L’association Survie appelle une nouvelle fois à des mesures politiques concrètes plutôt qu’à de vaines promesses du président Emmanuel Macron, à commencer par le retrait des coopérants policiers et militaires français du Cameroun et la transparence sur les matériels de répression et de guerre livrés à ce pays ces cinq dernières années. La France doit aussi agir au niveau européen pour que des sanctions individuelles soient appliquées aux responsables politiques et militaires camerounais impliqués dans la chaîne de commandement des corps d’armée qui commettent des crimes de guerre dans les régions anglophones.
Rappel : une vidéo diffusée par Survie le 8 octobre vise à interpeller les Français sur la situation dans ce pays et sur la responsabilité française.
[1] Le régime actuel s’inscrit dans la continuité de celui d’Ahmadou Ahidjo, dans lequel Paul Biya exerçait déjà de hautes responsabilités (voir « Cameroun : Biya, le président de la plaie », Alice Primo, Billets d’Afrique n°274, février 2018)

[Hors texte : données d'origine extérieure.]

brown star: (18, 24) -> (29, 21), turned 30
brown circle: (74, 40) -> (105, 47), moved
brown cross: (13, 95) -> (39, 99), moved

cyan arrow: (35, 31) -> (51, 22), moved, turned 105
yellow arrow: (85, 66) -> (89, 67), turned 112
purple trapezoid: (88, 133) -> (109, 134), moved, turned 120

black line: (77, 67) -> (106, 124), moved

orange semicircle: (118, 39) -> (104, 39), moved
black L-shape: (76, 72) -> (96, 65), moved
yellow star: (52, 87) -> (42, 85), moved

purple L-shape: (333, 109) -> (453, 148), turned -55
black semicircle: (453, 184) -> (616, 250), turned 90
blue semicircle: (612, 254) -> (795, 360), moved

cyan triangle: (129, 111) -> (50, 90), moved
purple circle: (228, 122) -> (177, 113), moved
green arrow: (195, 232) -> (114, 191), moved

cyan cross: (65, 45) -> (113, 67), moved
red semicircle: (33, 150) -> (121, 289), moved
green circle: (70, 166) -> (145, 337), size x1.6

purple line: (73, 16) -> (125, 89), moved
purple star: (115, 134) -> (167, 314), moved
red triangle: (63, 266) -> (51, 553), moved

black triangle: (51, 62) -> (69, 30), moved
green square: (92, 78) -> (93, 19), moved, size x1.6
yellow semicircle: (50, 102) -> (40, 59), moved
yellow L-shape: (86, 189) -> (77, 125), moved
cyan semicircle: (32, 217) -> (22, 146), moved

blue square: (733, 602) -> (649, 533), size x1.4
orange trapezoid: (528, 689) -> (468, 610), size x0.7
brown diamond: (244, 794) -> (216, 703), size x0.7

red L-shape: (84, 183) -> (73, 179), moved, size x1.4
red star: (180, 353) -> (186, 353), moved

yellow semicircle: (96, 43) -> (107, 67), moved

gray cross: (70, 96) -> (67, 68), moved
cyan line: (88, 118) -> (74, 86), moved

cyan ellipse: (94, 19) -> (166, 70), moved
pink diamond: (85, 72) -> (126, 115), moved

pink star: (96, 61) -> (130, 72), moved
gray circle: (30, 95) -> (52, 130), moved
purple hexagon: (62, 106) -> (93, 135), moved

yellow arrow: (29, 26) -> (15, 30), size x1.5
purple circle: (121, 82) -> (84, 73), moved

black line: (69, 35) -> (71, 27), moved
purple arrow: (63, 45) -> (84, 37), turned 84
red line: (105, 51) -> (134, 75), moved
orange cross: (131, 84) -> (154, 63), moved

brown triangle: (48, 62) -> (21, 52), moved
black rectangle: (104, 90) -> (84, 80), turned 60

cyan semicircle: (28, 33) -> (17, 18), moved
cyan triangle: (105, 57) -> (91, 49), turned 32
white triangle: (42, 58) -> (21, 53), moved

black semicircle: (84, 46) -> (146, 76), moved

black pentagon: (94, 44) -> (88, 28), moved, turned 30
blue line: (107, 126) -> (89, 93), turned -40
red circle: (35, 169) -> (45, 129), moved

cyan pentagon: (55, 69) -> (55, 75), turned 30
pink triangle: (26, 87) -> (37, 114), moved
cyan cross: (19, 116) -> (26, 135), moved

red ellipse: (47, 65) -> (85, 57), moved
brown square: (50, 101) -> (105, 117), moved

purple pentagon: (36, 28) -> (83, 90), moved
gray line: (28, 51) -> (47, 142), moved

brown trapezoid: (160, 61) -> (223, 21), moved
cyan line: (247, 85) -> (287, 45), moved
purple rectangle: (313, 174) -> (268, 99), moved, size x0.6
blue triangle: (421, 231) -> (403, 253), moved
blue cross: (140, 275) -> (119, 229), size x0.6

[2] Le scandale des faux "observateurs indépendants", invités par un organe de presse proche du pouvoir créé il y a trois mois et présentés de façon mensongère sous l’étiquette Transparency International par les médias d’Etat camerounais, suffit à lui-seul à décrédibiliser cette prétendue élection à un seul tour.
[3] La semaine passée, l’opposition camerounaise a rappelé, si besoin était, que les membres de cette institution sont pleinement liés au régime en place - certains ayant même des responsabilités ou des liens directs avec le parti au pouvoir. Lire à ce sujet la tribune de Florian Ngimbis, "Présidentielle au Cameroun : Kafka à Yaoundé", Jeune Afrique, 18 octobre 2018.
[4] Impossible, du fait du manque de transparence en la matière, de savoir si les services camerounais bénéficient aussi actuellement de cette coopération dans le domaine du renseignement : aucune information n’a été publiée depuis 2011 par les autorités françaises sur la coopération militaire et policière avec le Cameroun (alors qu’on sait par exemple qu’en 2014, un militaire français était affecté au renseignement tchadien, cf. Yves Fromion et Gwendal Rouillard, Rapport d’information sur l’évolution du dispositif militaire français en Afrique et sur le suivi des opérations en cours, Commission de la Défense nationale et des forces armées de l’Assemblée Nationale, 9 juillet 2014, p.150).
[5] Voir "Coopération militaire et policière en Françafrique - De l’héritage colonial au partenariat public-privé", rapport de l’association Survie comprenant trois études de cas dont le Cameroun, novembre 2017 (réactualisé en mars 2018)
[6] La dernière note de International Crisis Group sur le Cameroun, juste avant le scrutin présidentiel, soulignait par exemple que « de nombreux observateurs camerounais soulignent que Paris semble privilégier ses intérêts économiques de court terme, au détriment d’un accompagnement du processus démocratique au Cameroun » . cf. "Election présidentielle au Cameroun : les fractures se multiplient", ICG, Briefing n°142, 3 octobre 2018.